This is a template of a fully customisable neural network, written in Python. It allows anyone with limited knowledge of machine learning to easily create a working neural network, while allowing those with a more sound knowledge of the field to create more complex networks.
This module only requires matrix, which can be found here
Clone this repository with the following command.
https://github.com/Akshat-Tripathi/neural_net.git
Currently neural networks can be made using:
- Backpropagation
- inputs: 1 row of the dataset in the form of the matrix data type.
- activation: The activation function of the layer can be either:
- relu
- sigmoid
- linear
These must be lowercase strings
- nodes: The number of neurons in the layer. Must be integers.
- learning_rate: The learning rate of the layer, must be an integer or a float.
pass_inputs(self, inputs)This method used to allow the layer to accept another row of input data.
The layer is initialised with only a single row of data for example: [1, 2, 3], and to pass a new row [4, 5, 6], this method must be used.
inputs: 1 row of the dataset in the form of a matrix data type.
feed(self)This method processes the input data and returns an output.
Note: the output is already an instance of the matrix data type.
stochastic_error(self, ideal)This method returns the difference between the output of the layer and the ideal value of the output.
ideal: The ideal value of the output of the layer in the form of the matrix data type.
update(self, error)This method incrementally updates the weight and bias matrices of the layer.
error: The value returned from the stochastic_error method
Returns the matrix used to update the weights and biases
backpropagate(self)This method is used to generate the error for the previous layer.
inputs: A 3d array of the input data
targets: A 3d array of the output data
layers: A 2d array containing the parameters for the layers - should be vectors with the variables: [activation, nodes, learning rate]
error_listener: A boolean value indicating whether or not the error should be recorded
shuffle_enabled: A boolean value indicating whether or not the inputs should be randomly ordered
forward_prop(self, x)This method propagates the input variable x through the network and returns the prediction of the network.
This method should be used to output the prediction of the network.
x: A single row of the input data in the form of the matrix data type
train(self, epoch, batch_size)This method trains the neural network on all of the input data.
batch_size: An integer defining the number of datapoints used to calculate the error
epoch: The number of times the network should iterate over the dataset
Returns a list of the error over the epochs if error_listener is enabled
This first part will outline the creation of a neural network by using only the neural layers object.
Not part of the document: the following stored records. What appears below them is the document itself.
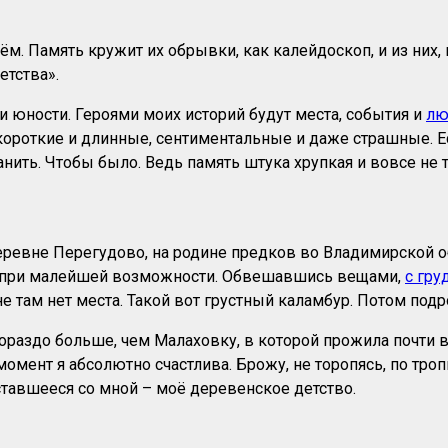
м. Память кружит их обрывки, как калейдоскоп, и из них
етства».
и юности. Героями моих историй будут места, события и
лю
короткие и длинные, сентиментальные и даже страшные. Есл
ранить. Чтобы было. Ведь память штука хрупкая и вовсе не 
еревне Перегудово, на родине предков во Владимирской об
а при малейшей возможности. Обвешавшись вещами,
с гр
е там нет места. Такой вот грустный каламбур. Потом подр
гораздо больше, чем Малаховку, в которой прожила почти 
омент я абсолютно счастлива. Брожу, не торопясь, по троп
ставшееся со мной – моё деревенское детство.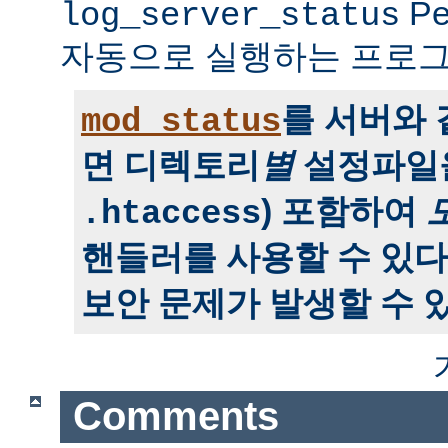
P
log_server_status
자동으로 실행하는 프로그
를 서버와
mod_status
면 디렉토리
별
설정파일을
) 포함하여
.htaccess
핸들러를 사용할 수 있다
보안 문제가 발생할 수 있
Comments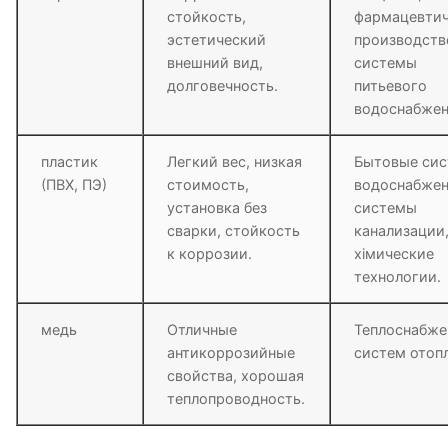
стойкость,
фармацевти
эстетический
производств
внешний вид,
системы
долговечность.
питьевого
водоснабжен
пластик
Легкий вес, низкая
Бытовые си
(ПВХ, ПЭ)
стоимость,
водоснабжен
установка без
системы
сварки, стойкость
канализации
к коррозии.
хімические
технологии.
медь
Отличные
Теплоснабже
антикоррозийные
систем отоп
свойства, хорошая
теплопроводность.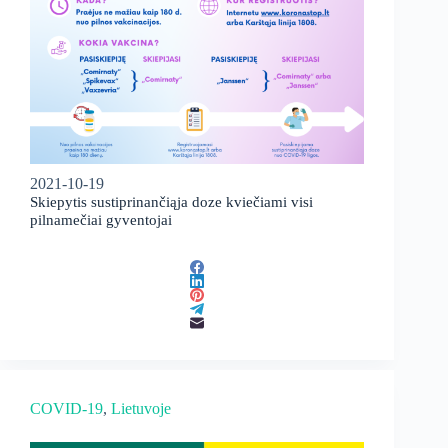
2021-10-19
Skiepytis sustiprinančiąja doze kviečiami visi
pilnamečiai gyventojai
COVID-19
, 
Lietuvoje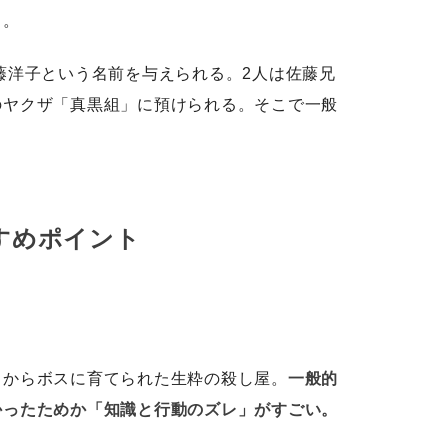
と。
藤洋子という名前を与えられる。2人は佐藤兄
のヤクザ「真黒組」に預けられる。そこで一般
すめポイント
ろからボスに育てられた生粋の殺し屋。
一般的
かったためか「知識と行動のズレ」がすごい。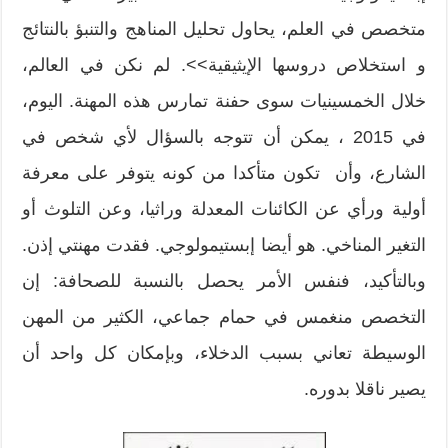
متخصص في العلم، يحاول تحليل المناهج والتنبؤ بالنتائج
و استخلاص دروسها الإيثيقية>>. لم نكن في العالم،
خلال الخمسينيات سوى حفنة تمارس هذه المهنة. اليوم،
في 2015 ، يمكن أن تتوجه بالسؤال لأي شخص في
الشارع، وأن تكون متأكدا من كونه يتوفر على معرفة
أولية ورأي عن الكائنات المعدلة وراثيا، وعن التلوث أو
التغير المناخي. هو أيضا إبستيمولوجي. فقدت مهنتي إذن.
وبالتأكيد، فنفس الأمر يحصل بالنسبة للصحافة: إن
التخصص منغمس في حمام جماعي، الكثير من المهن
الوسيطة تعاني بسبب الدخلاء، وبإمكان كل واحد أن
يصير ناقلا بدوره.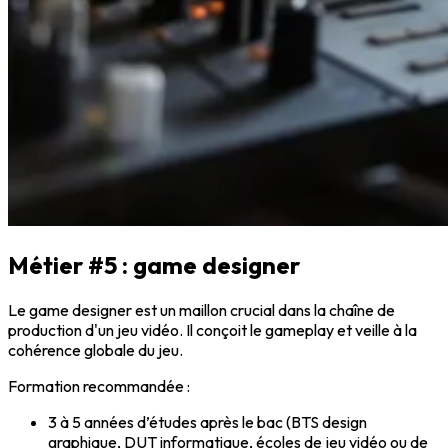
Métier #5 : game designer
Le
game designer
est un maillon crucial dans la chaîne de
production d'un jeu vidéo. Il conçoit le
gameplay
et veille à la
cohérence globale du jeu.
Formation recommandée
:
3 à 5 années d’études après le bac (BTS design
graphique, DUT informatique, écoles de jeu vidéo ou de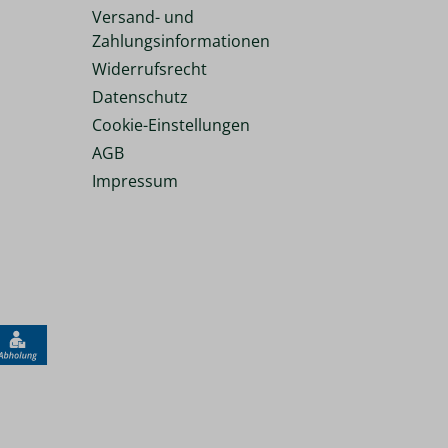
Versand- und
Zahlungsinformationen
Widerrufsrecht
Datenschutz
Cookie-Einstellungen
AGB
Impressum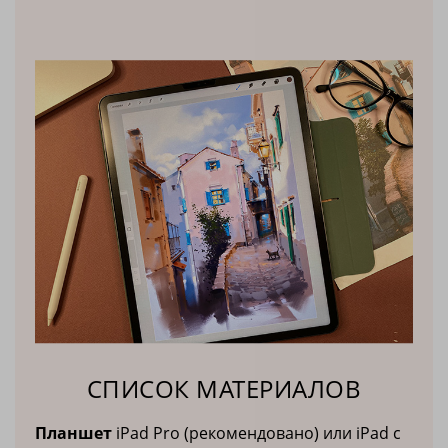
СПИСОК МАТЕРИАЛОВ
Планшет
iPad Pro (рекомендовано) или iPad с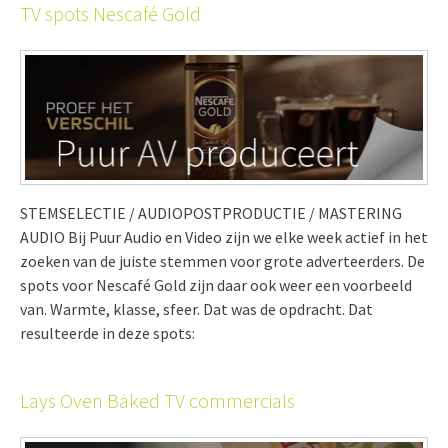
TV spots Nescafé Gold
STEMSELECTIE / AUDIOPOSTPRODUCTIE / MASTERING
AUDIO Bij Puur Audio en Video zijn we elke week actief in het
zoeken van de juiste stemmen voor grote adverteerders. De
spots voor Nescafé Gold zijn daar ook weer een voorbeeld
van. Warmte, klasse, sfeer. Dat was de opdracht. Dat
resulteerde in deze spots:
Lays Oven Baked TV commercials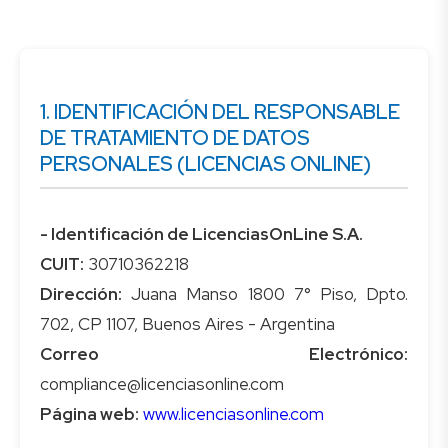
1. IDENTIFICACIÓN DEL RESPONSABLE
DE TRATAMIENTO DE DATOS
PERSONALES (LICENCIAS ONLINE)
- Identificación de LicenciasOnLine S.A.
CUIT:
Dirección:
Juana Manso 1800 7° Piso, Dpto.
Correo Electrónico:
Página web:
www.licenciasonline.com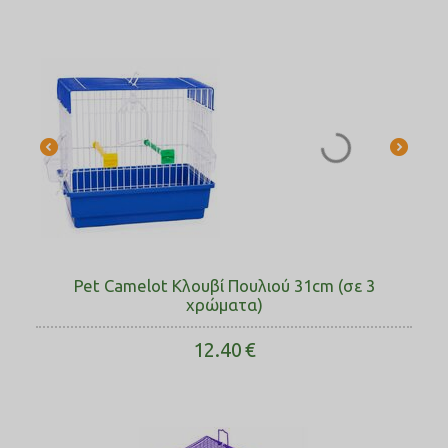
Pet Camelot Κλουβί Πουλιού 31cm (σε 3
χρώματα)
12.40
€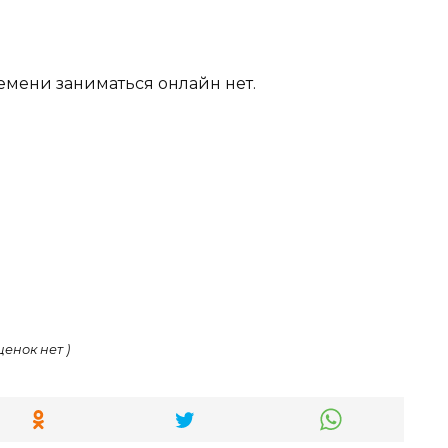
ремени заниматься онлайн нет.
ценок нет )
First we want to import the necessary modules and create the input and target data.
from neural_net import neural_layer
import matrix as m
x = [[[0], [1]],
[[1], [0]],
[[1], [1]],
[[0], [0]]]
y = [[[1]],
[[1]],
[[0]],
[[0]]]Then the network is intialised with the creation of the layers. The network will be a two layer neural network with the relu activation function and a learning rate of 0.1.
nn1 = neural_layer(m.matrix(x[0]), "relu", 5, 0.1)
nn2 = neural_layer(nn1.feed(), "relu", 1, 0.1)Notice how the number of neurons in nn2 is equal to the number of outputs of the network. Tis must always be done for the network to function.
Now for the network to be fully initialised, the backwards dataflow must be created.
error = nn2.stochastic_error(m.matrix(y[0]))
nn2.update(error)
error = nn2.backpropagate()
nn1.update(error)Now the network has been initialised, it must be trained. Training involves the forward and backward propagation of the data.
These have already been done to initialise the network, and are to be repeated.
for epoch in range(100):
inp = x[i%4]
nn1.pass_inputs(m.matrix(inp))
nn2.pass_inputs(nn1.feed())
error = nn2.stochastic_error(m.matrix(y[0]))
nn2.update(error)
error = nn2.backpropagate()
nn1.update(error)This completes the training process and produces a basic neural network.
First we again want to import the necessary modules and create the input and target data.
from neural_net import neural_network
x = [[[0], [1]],
[[1], [0]],
[[1], [1]],
[[0], [0]]]
y = [[[1]],
[[1]],
[[0]],
[[0]]]Then we create a list to store the information about the layers.
layers = [["relu", 5, 0.1],
["relu", 1, 0.1]]The network above has the same shape as the previous network.
Now we create the neural_network and train it.
nn = neural_network(x, y, layers, error_listener=True)
error = nn.train(1000, 3)The error variable in this case is a list of the error per epoch the network was trained.